Writing Functions for the flip Project

From Displayr
Jump to: navigation, search

The following should be used as a guide when writing functions and packages for the The flip Project.


Standard R function signatures

A function signature defines how the inputs and outputs of a function should be written. Functions that are likely to be directly called by users should be written as described below.

Formulas

Where a formula is used in Standard R, the signature should be of the form:

FunctionName <- function(formula, data,...)

The data parameter should be a data.frame.

Filters: subset

Where a function takes variables or Variable Sets as inputs, a subset parameter should be applied, which can be used for filtering (see also Filters in R).

Weights: weights

Weights are discussed in detail in Weights in Displayr. In general, functions that take variables or Variable Sets as inputs should allow users to pass in weights, and should treat them as sampling weights. Furthermore, the functions should be designed to take weights of an arbitrary scale (i.e., if the scale of the weights should not be a factor in inference).

Missing data: missing

flip Project functions should be explicitly written to give the user a choice of how to treat missing data, where the arguments should be:

  • Informative. For example, the most common default is "Exclude cases with missing data". This phrasing verbosity is appropriate, because the terseness of missing data treatment in R causes problems (e.g., the meaning of na.omit in predict, and the non-uniform application of the na functions (e.g., cor uses use instead of na.rm).
  • Addressing of missing data within functions, rather than as a separate pre-processing step (e.g., "Multiple imputation").

See The missing data options in Q for examples.

Random number seed: seed

Where a function involves a random component, a parameter should be provided called seed. This should come with a default argument, so that the function always returns the same results unless the user has modified it (e.g., seed = 1223).

Arguments

Arguments that are intended to be regularly used by a user are written in 'English', with capitalization of the first word. This is so that graphical user interfaces can be more easily hooked up.

Transforming data

Before Displayr variables are used, they must be passed through a function called ProcessQVariables in flipTransformations. This function processes the variables so that they are in a suitable form to be used in Standard R. For example, date variables are processed such that they become factors whose levels are the date periods specified for the variable.

Matrix

Sometimes analysis methods ultimately require data to be as a matrix, or can be transformed to a matrix (e.g., kmeans). flipTransformations::AsNumeric has been designed as a general-purpose utility for making categorical variables numeric.

Often it is best that the data input should be a data.frame and not a matrix, as this generally makes it more straightforward to implement Show labels.

Labels: name, label, question and show.labels

As discussed in Data Sets in R, a variable in a Data Set in Q has name, label, and question attributes. Standard R functions should make use of these when presenting results. Typically, it is appropriate to:

  • Use these labels as defaults in R Outputs. The most straightforward way to do this is using flipFormat::Labels(variables), which reverts back to the variable names when there are no labels. Labels for parameter/coefficient names can also be created using a call to flipFormat::Labels(data, names), where data is a data frame, and names are the names as automatically created by R (e.g., a variable name, such as q2, or a factor's name, such as q2Male).
  • Use these labels as defaults in any warnings and error messages. Usually it is appropriate to also show the variable name, which can be achieved using flipFormat::Labels(variables, show.name = TRUE).

## Questions
A. According to the flip Project function-writing guide, why should arguments meant for regular use be written in English with the first word capitalized?
B. From the flip Project function-writing guide, set down the passage from "Where a formula" up to and including "Filters in R).".

Human keypoint data
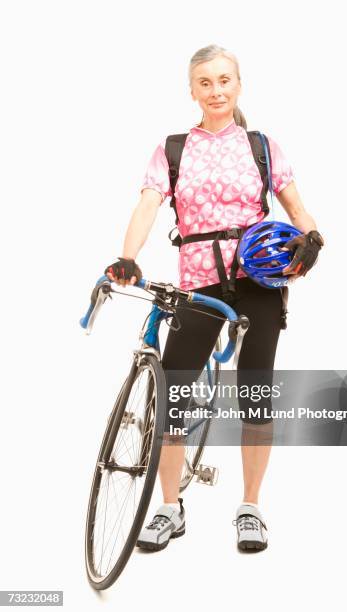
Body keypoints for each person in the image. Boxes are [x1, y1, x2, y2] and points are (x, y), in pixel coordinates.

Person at [105, 44, 324, 552]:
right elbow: (147, 204)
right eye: (205, 82)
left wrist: (312, 238)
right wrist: (127, 256)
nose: (216, 90)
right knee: (175, 398)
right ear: (192, 91)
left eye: (225, 80)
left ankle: (250, 507)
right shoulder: (173, 149)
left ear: (238, 84)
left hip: (259, 281)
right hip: (199, 283)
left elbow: (298, 209)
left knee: (256, 392)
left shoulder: (261, 145)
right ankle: (169, 507)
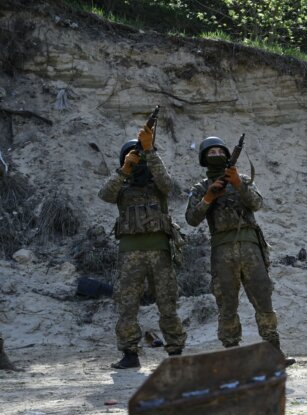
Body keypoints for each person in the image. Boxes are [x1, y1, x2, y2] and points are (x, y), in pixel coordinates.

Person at [186, 137, 290, 361]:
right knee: (227, 303)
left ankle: (274, 350)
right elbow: (192, 219)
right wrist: (208, 198)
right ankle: (232, 354)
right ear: (204, 159)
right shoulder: (201, 188)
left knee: (263, 298)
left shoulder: (240, 179)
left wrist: (238, 185)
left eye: (218, 151)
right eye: (210, 153)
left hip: (251, 249)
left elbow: (256, 204)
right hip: (222, 252)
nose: (215, 155)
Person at [99, 123, 185, 369]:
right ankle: (129, 353)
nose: (141, 164)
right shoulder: (122, 187)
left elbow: (168, 184)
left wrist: (150, 152)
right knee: (127, 305)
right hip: (130, 254)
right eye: (137, 158)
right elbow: (104, 194)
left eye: (142, 160)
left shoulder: (157, 187)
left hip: (160, 252)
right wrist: (125, 168)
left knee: (167, 303)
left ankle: (175, 351)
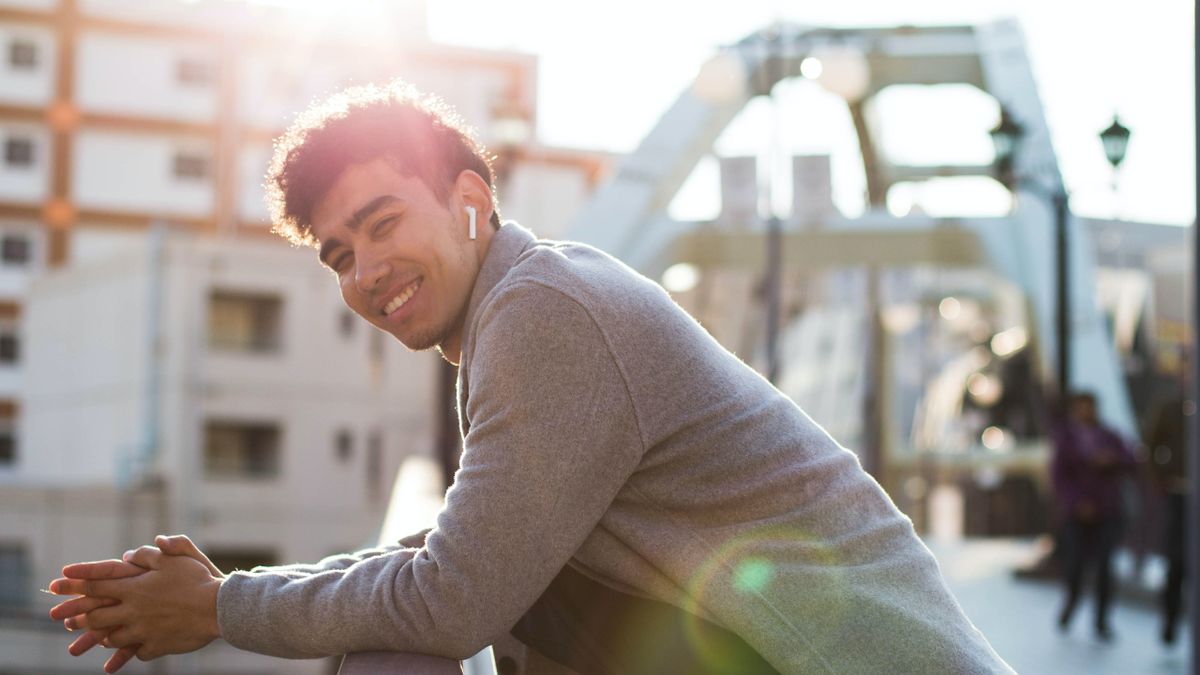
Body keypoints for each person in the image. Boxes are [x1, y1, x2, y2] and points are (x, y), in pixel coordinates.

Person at [47, 81, 1012, 674]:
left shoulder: (545, 315)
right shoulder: (530, 302)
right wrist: (227, 587)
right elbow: (466, 550)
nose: (365, 271)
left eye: (383, 223)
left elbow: (451, 598)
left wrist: (220, 608)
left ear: (469, 200)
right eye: (338, 255)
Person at [1051, 391, 1137, 641]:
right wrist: (1076, 502)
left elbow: (1132, 460)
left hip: (1107, 510)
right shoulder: (1067, 439)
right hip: (1077, 513)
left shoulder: (1110, 436)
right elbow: (1059, 477)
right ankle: (1071, 602)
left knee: (1104, 566)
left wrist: (1113, 460)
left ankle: (1101, 621)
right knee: (1075, 563)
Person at [1146, 366, 1191, 646]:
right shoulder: (1171, 407)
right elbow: (1151, 443)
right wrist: (1161, 477)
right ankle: (1170, 621)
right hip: (1180, 492)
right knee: (1177, 561)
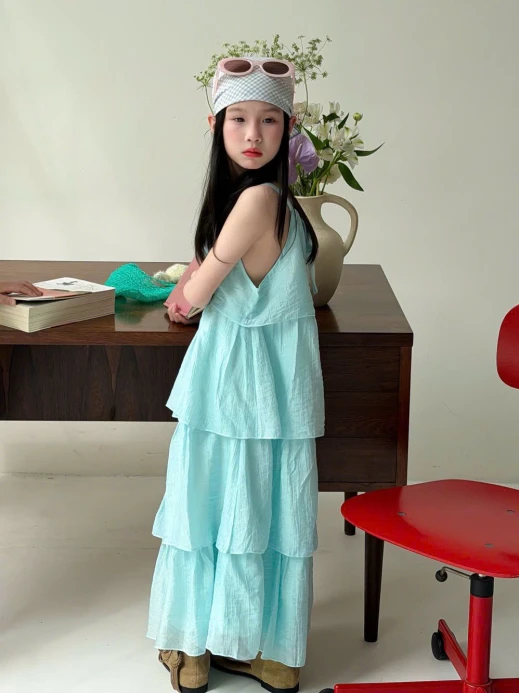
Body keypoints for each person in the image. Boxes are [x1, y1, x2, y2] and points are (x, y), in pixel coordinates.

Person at [147, 57, 325, 693]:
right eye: (240, 119)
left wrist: (187, 292)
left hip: (232, 384)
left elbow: (191, 299)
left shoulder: (255, 200)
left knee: (206, 506)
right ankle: (269, 652)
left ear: (288, 128)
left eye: (269, 121)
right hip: (276, 387)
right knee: (263, 513)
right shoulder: (281, 205)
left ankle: (193, 648)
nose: (253, 134)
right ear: (217, 125)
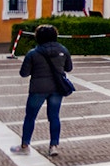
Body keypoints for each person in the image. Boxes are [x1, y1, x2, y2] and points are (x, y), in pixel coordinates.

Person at [11, 24, 72, 157]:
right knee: (54, 117)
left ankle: (25, 145)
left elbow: (24, 73)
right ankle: (54, 146)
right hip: (57, 88)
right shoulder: (63, 50)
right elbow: (68, 68)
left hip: (38, 89)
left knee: (30, 117)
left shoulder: (33, 53)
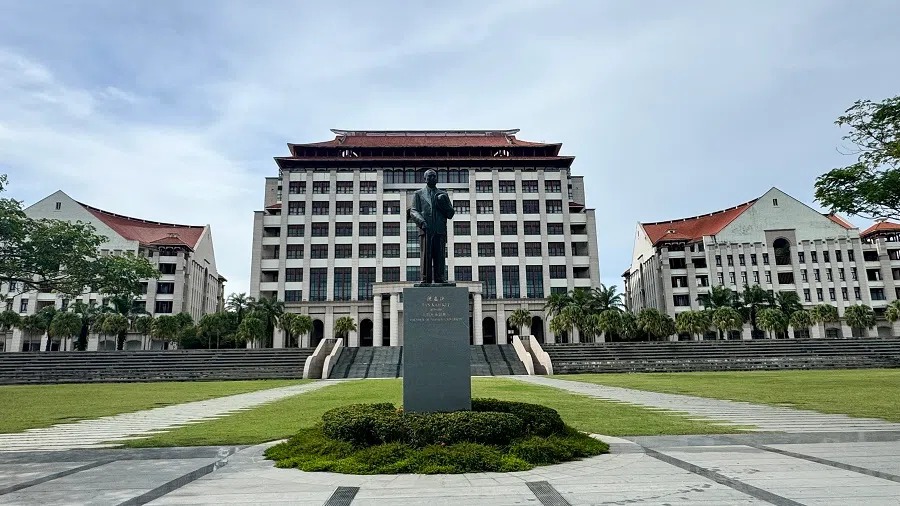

## Per-task outputs
A. They are written that way so that graphical user interfaces can be hooked up more easily.

B.
Where a formula is used in Standard R, the signature should be of the form:

FunctionName <- function(formula, data,...)

The data parameter should be a data.frame.

Filters: subset

Where a function takes variables or Variable Sets as inputs, a subset parameter should be applied, which can be used for filtering (see also Filters in R).